PETALING JAYA: To address the rise in prices of basic food items such as chicken and vegetables, Center for Market Education (CME) argued that price ceilings are not the solution to address the inflationary pressures.
“They will only make the situation worse, by creating less incentive to produce and therefore diminishing supply and keeping the inflationary tendencies high, impeding that readjustment of the supply which is very much needed to bring back the economy on track,” its CEO Dr Carmelo Ferlito (pix) said in a statement.
He stressed that this situation cannot be analysed outside of the context of mounting inflation around the world, where countries such as Germany and the United States are recording the highest inflation in decades.
Ferlito elaborated that there is a need to distinguish two main components in these new inflationary trends: the effects of supply-side shocks generated by lockdowns now exacerbated by rising demand due to the economic recovery, especially in the West; and the money supply growth outpacing output due to expansive fiscal and monetary policies implemented to face the effects of lockdown policies.
“While the nature of the first type of inflationary pressure can be temporary, the effects of the second type will remain with us for long,” he cautioned.
With the issue of monetary inflation, the CEO stated that not much can be done in the short run to tackle this severe and threatening component of inflation.
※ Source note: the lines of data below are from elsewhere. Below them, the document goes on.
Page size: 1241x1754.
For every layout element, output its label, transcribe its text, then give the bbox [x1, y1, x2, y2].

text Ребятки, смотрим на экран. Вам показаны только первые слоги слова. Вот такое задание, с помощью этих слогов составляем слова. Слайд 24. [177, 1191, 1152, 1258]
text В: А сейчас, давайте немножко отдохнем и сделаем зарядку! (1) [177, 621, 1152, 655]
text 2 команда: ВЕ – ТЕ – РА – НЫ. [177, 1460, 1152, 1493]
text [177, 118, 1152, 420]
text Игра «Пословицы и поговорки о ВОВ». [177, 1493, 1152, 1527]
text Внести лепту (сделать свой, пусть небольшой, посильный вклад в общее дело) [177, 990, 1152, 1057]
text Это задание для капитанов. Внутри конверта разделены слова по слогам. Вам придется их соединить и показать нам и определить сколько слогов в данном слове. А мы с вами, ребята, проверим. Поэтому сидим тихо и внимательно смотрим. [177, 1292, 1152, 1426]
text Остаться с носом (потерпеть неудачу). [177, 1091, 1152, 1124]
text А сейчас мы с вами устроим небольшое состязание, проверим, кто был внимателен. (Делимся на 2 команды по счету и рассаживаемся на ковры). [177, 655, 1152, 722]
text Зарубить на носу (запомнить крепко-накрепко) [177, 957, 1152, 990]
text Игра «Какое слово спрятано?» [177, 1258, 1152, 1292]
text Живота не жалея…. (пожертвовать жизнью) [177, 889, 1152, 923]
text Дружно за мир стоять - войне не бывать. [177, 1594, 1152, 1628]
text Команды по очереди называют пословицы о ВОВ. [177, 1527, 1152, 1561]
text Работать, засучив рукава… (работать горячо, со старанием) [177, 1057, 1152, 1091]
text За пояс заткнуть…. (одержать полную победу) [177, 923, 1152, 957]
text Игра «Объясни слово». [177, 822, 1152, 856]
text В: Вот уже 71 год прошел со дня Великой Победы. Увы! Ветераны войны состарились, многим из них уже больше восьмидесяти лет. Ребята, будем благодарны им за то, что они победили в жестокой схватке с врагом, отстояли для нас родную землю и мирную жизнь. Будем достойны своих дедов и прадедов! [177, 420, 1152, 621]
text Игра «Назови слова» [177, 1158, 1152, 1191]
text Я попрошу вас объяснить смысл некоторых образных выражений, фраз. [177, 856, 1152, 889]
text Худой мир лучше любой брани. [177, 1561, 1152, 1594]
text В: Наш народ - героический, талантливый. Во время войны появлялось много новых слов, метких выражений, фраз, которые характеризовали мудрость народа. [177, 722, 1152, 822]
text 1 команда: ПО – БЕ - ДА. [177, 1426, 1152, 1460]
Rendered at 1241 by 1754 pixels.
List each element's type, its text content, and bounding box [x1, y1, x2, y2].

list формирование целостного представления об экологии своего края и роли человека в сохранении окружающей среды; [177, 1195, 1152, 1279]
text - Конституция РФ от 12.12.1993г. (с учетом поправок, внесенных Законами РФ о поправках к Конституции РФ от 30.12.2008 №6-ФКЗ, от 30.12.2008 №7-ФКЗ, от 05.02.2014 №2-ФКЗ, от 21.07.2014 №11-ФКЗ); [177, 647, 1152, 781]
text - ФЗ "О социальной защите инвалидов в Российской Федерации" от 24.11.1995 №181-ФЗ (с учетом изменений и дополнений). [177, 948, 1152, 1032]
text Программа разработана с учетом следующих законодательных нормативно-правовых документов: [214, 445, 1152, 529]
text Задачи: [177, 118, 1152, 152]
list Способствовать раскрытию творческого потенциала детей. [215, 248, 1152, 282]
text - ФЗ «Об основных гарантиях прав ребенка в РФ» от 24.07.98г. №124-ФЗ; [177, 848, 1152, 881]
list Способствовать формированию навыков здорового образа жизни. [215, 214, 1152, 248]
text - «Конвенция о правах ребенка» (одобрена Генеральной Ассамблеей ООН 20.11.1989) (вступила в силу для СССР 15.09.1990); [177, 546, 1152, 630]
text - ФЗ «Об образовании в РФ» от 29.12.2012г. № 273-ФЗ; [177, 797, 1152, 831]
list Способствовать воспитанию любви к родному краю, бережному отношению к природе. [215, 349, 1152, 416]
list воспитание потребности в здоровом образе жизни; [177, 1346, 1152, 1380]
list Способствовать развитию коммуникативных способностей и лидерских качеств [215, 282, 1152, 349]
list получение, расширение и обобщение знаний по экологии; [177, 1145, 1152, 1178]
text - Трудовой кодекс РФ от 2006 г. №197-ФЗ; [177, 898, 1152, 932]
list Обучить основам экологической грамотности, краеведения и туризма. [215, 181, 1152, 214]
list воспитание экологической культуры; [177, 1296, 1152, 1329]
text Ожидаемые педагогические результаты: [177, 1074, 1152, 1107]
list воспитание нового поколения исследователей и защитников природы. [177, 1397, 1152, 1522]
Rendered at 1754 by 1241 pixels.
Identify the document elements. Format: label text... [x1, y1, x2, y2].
He warned that an increase in interest rates now will only make things worse, as investments and confidence are needed to rebalance the supply chain.
“The only way to face this is for governments worldwide to embark in gradual, and yet painful, programmes of spending cuts.”
In regard to supply-side shocks, Ferlito said it is important to note that two years of lockdowns forced many businesses to scale down their operations. While it is easy and fast to scale down, it requires much more time to scale up again, a process which needs not only financial resources but first and foremost confidence in the future, a trust that new investments will not be frustrated by new lockdowns.
Moving forward, the think tank has recommended some measures to address the inflationary pressure: a stronger communication of a no-lockdown commitment alongside investment in ICU beds which is a critical element in lockdown decisions; and reopening the market to foreign works to ease labour shortage in the food & beverage sector, tourism, manufacturing and agriculture. It also called for the implementation of free-trade agreements and special commercial corridors to ensure that Malaysia has access to the supply of those products which are now in shortage and that contribute to push up agriculture prices.
“In a nutshell, it is clear that what we need is, again, less government intervention and more trust in market forces, rediscovering the importance of confidence, expectations, labour mobility and international trade,” Ferlito concluded.